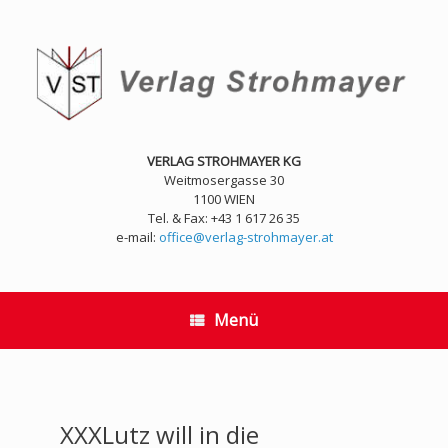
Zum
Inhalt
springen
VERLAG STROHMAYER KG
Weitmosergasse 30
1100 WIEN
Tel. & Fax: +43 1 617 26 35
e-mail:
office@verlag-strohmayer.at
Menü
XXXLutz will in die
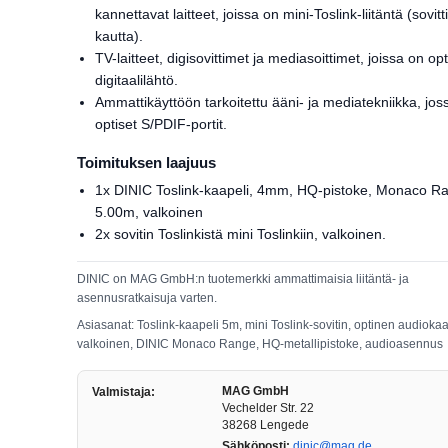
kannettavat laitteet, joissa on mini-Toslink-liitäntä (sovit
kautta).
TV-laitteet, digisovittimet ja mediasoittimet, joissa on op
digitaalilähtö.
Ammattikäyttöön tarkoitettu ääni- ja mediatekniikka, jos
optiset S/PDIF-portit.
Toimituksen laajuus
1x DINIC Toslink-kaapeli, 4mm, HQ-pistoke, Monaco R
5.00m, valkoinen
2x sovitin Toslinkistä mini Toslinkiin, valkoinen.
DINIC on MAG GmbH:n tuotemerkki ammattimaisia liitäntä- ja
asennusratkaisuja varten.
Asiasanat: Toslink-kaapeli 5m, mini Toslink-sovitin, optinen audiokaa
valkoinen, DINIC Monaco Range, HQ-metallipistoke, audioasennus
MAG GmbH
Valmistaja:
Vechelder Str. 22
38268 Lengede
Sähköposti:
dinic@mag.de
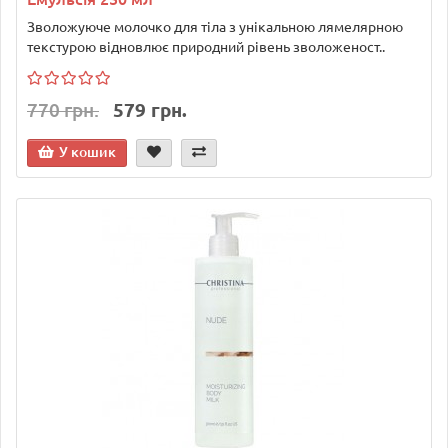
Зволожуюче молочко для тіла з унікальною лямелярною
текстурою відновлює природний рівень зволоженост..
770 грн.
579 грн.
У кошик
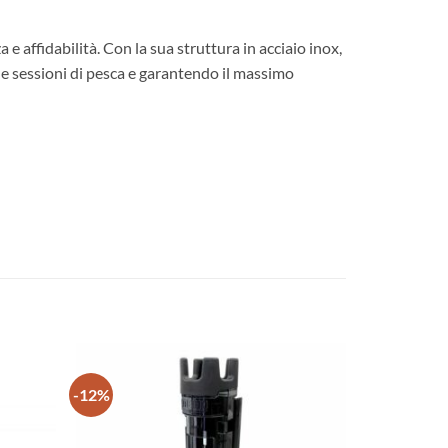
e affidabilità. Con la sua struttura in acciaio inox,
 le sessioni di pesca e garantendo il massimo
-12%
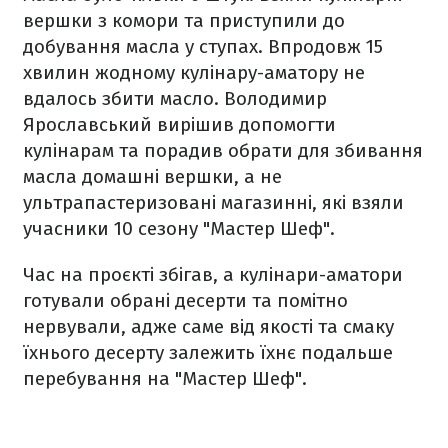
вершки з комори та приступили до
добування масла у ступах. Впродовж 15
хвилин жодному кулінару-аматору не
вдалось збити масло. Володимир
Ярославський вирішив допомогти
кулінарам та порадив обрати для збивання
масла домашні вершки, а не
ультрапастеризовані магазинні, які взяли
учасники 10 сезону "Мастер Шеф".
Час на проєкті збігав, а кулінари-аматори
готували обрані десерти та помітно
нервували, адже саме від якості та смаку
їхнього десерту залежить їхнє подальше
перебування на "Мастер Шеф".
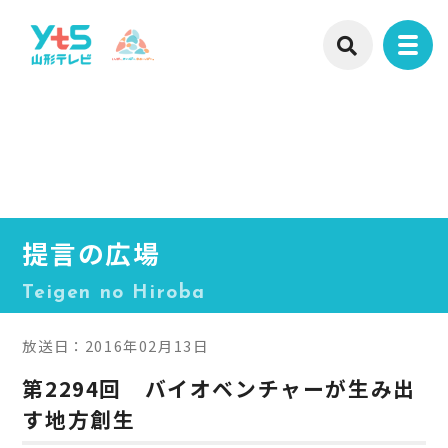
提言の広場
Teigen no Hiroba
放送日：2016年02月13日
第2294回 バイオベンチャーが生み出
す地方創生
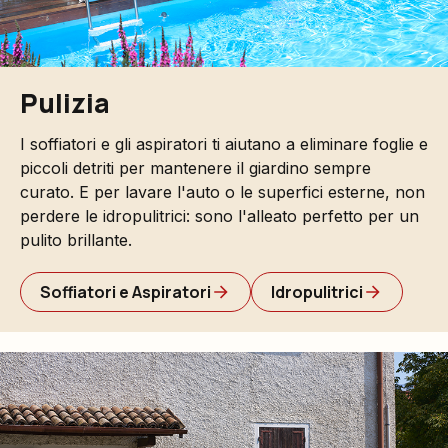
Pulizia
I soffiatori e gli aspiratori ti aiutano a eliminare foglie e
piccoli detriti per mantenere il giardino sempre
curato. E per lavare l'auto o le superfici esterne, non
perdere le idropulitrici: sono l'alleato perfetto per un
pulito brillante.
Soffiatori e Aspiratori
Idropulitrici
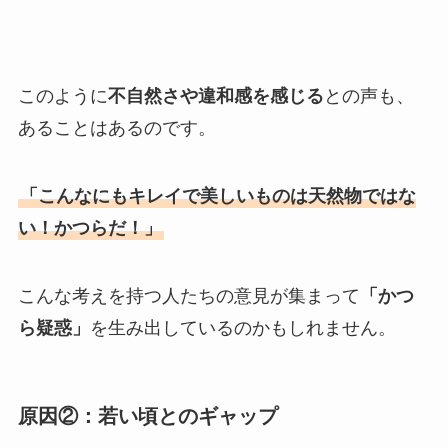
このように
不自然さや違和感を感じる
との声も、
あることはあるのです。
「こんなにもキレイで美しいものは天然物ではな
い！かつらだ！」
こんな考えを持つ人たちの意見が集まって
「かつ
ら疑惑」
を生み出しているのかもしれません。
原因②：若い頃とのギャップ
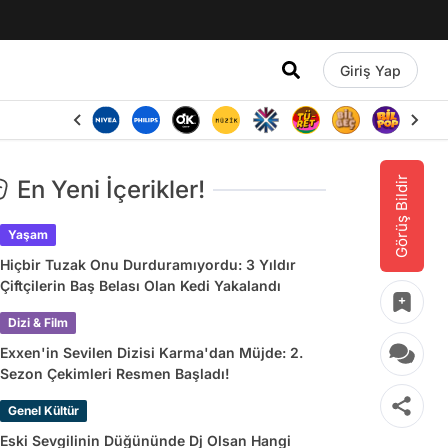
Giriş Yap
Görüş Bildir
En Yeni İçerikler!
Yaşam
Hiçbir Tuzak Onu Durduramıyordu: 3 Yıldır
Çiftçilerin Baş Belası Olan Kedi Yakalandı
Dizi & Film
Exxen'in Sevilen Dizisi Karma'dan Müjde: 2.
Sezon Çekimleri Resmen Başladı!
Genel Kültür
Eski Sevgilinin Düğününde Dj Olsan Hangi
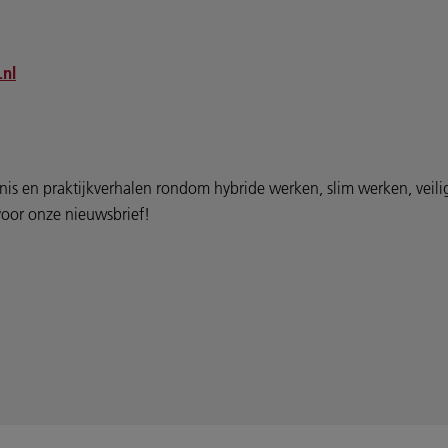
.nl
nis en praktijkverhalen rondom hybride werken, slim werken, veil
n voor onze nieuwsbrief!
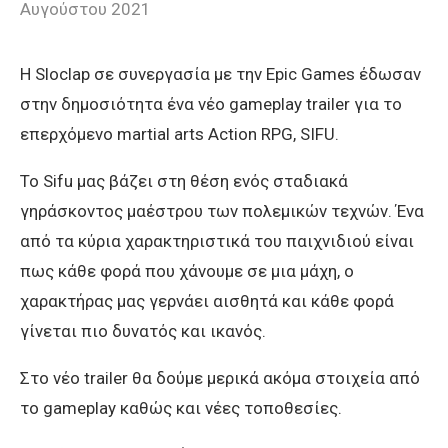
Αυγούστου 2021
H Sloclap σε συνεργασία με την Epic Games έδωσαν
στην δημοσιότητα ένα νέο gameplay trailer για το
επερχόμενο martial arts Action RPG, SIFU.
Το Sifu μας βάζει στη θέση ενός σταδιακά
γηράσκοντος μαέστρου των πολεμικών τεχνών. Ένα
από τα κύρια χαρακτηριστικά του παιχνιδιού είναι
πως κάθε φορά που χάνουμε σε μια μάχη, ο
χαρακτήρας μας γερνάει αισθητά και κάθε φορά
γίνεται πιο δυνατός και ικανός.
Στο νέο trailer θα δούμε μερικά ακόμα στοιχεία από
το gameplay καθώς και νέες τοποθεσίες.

◇ ◇ ◇ ◇ ◇ ◇ ◇

*YOUR INSTRUCTIONS*: What lines in the data above contain the word "вершки"? Copy them all.

*RESPONSE FOR THIS EXERCISE*:
вершки з комори та приступили до
масла домашні вершки, а не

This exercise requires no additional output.